UCL-RITS / rcps-buildscripts

Scripts to automate package builds on RC Platforms
MIT License
39 stars 26 forks source link

Install Request: Update Electrical and Electronic Eng COMSOL to V6.1 [IN06125518] [IN06134254] #548

Open balston opened 10 months ago

balston commented 10 months ago

This is effectively a repeat of:

https://github.com/UCL-RITS/rcps-buildscripts/issues/515

but for Electrical and Electronic Eng whose reserved application group is legcomsl

We should still have to installer but if not, we can get it via the RF ticket.

balston commented 10 months ago
/shared/ucl/apps/comsol/

is the location for EEE COMSOL installations.
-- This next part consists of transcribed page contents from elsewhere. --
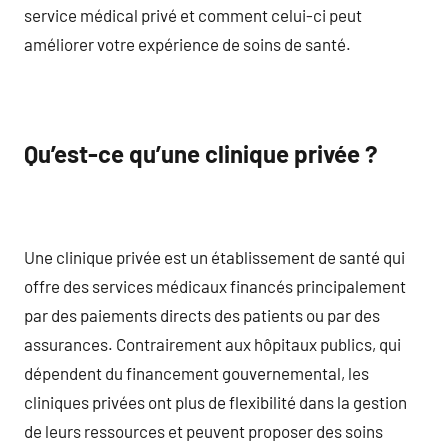
service médical privé et comment celui-ci peut
améliorer votre expérience de soins de santé.
Qu’est-ce qu’une clinique privée ?
Une clinique privée est un établissement de santé qui
offre des services médicaux financés principalement
par des paiements directs des patients ou par des
assurances. Contrairement aux hôpitaux publics, qui
dépendent du financement gouvernemental, les
cliniques privées ont plus de flexibilité dans la gestion
de leurs ressources et peuvent proposer des soins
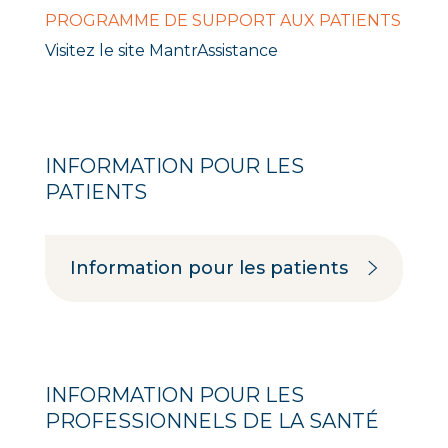
PROGRAMME DE SUPPORT AUX PATIENTS
Visitez le site
MantrAssistance
INFORMATION POUR LES
PATIENTS
Information pour les patients
INFORMATION POUR LES
PROFESSIONNELS DE LA SANTÉ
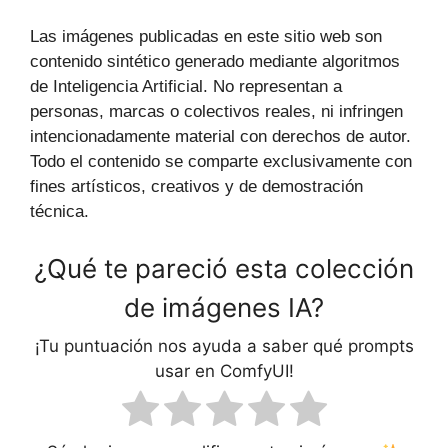
Las imágenes publicadas en este sitio web son
contenido sintético generado mediante algoritmos
de Inteligencia Artificial. No representan a
personas, marcas o colectivos reales, ni infringen
intencionadamente material con derechos de autor.
Todo el contenido se comparte exclusivamente con
fines artísticos, creativos y de demostración
técnica.
¿Qué te pareció esta colección
de imágenes IA?
¡Tu puntuación nos ayuda a saber qué prompts
usar en ComfyUI!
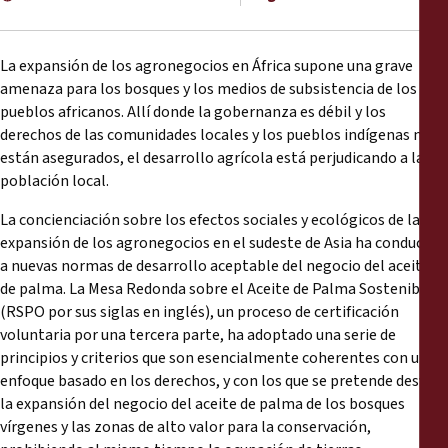
La expansión de los agronegocios en África supone una grave
amenaza para los bosques y los medios de subsistencia de los
pueblos africanos. Allí donde la gobernanza es débil y los
derechos de las comunidades locales y los pueblos indígenas no
están asegurados, el desarrollo agrícola está perjudicando a la
población local.
La concienciación sobre los efectos sociales y ecológicos de la
expansión de los agronegocios en el sudeste de Asia ha conducido
a nuevas normas de desarrollo aceptable del negocio del aceite
de palma. La Mesa Redonda sobre el Aceite de Palma Sostenible
(RSPO por sus siglas en inglés), un proceso de certificación
voluntaria por una tercera parte, ha adoptado una serie de
principios y criterios que son esencialmente coherentes con un
enfoque basado en los derechos, y con los que se pretende desviar
la expansión del negocio del aceite de palma de los bosques
vírgenes y las zonas de alto valor para la conservación,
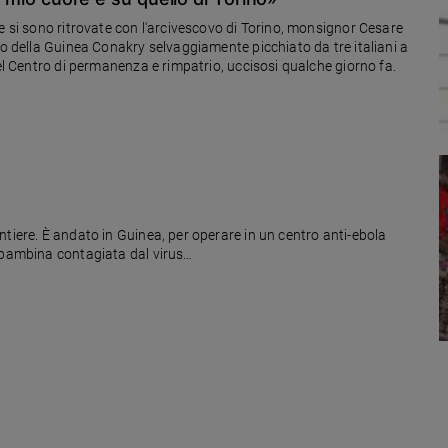
e si sono ritrovate con l'arcivescovo di Torino, monsignor Cesare
no della Guinea Conakry selvaggiamente picchiato da tre italiani a
nel Centro di permanenza e rimpatrio, uccisosi qualche giorno fa.
tiere. È andato in Guinea, per operare in un centro anti-ebola
a bambina contagiata dal virus…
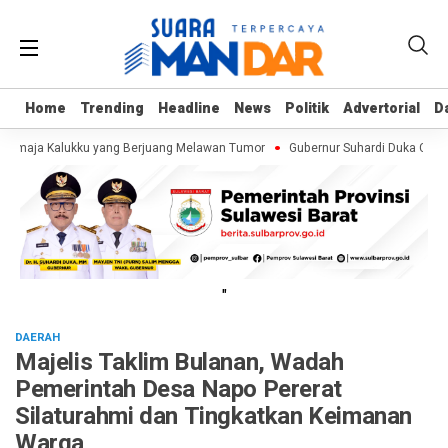
Home
Home
Trending
Trending
Headline
Headline
News
News
Politik
Politik
Advertorial
Advertorial
D
D
 Remaja Kalukku yang Berjuang Melawan Tumor
Gubernur Suhardi Duka Cek Pe
"
DAERAH
Majelis Taklim Bulanan, Wadah
Pemerintah Desa Napo Pererat
Silaturahmi dan Tingkatkan Keimanan
Warga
The COMSOL 6.1 installer is in:

/shared/ucl/apps/pkg-store/ COMSOL61_lnx.zip

on both Myriad and Kathleen.

balston commented 10 months ago

We have a build script for 6.1 but this is for the Chem Eng installation. Will need to copy and modify for EEE.

balston commented 10 months ago

Myriad install progressing running:

 ./comsol-6.1_EEE_install 2>&1 | tee ~/Software/COMSOL/comsol-6.1_EEE_install.log

from the ccspapp account. It is quite slow and will be even slower on Katrhleen.

balston commented 10 months ago

It took about 30 minutes for the install to complete. Looks Ok:

    ==========================
    =    Post Build Info     =
    ==========================

    Package label:            comsol/6.1
    Build took place in:      /dev/shm/comsol-build.akqQtLR83X
    Modules were put in:      /shared/ucl/apps/comsol/6.1/.uclrc_modules
    Package was installed to: /shared/ucl/apps/comsol/6.1
    Package size:             8.1GB

    -- First execs (max 10) --
/shared/ucl/apps/comsol/6.1/license/glnxa64/lmcomsol.service
/shared/ucl/apps/comsol/6.1/license/glnxa64/LMCOMSOL
/shared/ucl/apps/comsol/6.1/license/glnxa64/lmutil
/shared/ucl/apps/comsol/6.1/license/glnxa64/lmgrd
/shared/ucl/apps/comsol/6.1/bin/setuplibpath
/shared/ucl/apps/comsol/6.1/bin/servers/webbridge/conf/Catalina/localhost/ROOT.xml
/shared/ucl/apps/comsol/6.1/bin/servers/webbridge/conf/Catalina/localhost/webbridge.xml
/shared/ucl/apps/comsol/6.1/bin/servers/webbridge/conf/server.xml
/shared/ucl/apps/comsol/6.1/bin/servers/webbridge/webapps/ROOT/WEB-INF/web.xml
/shared/ucl/apps/comsol/6.1/bin/servers/webbridge/webapps/ROOT/error.html

    ==========================
Note that module files will need altering to handle setting I_MPI_FABRICS per-cluster. This is not currently automated.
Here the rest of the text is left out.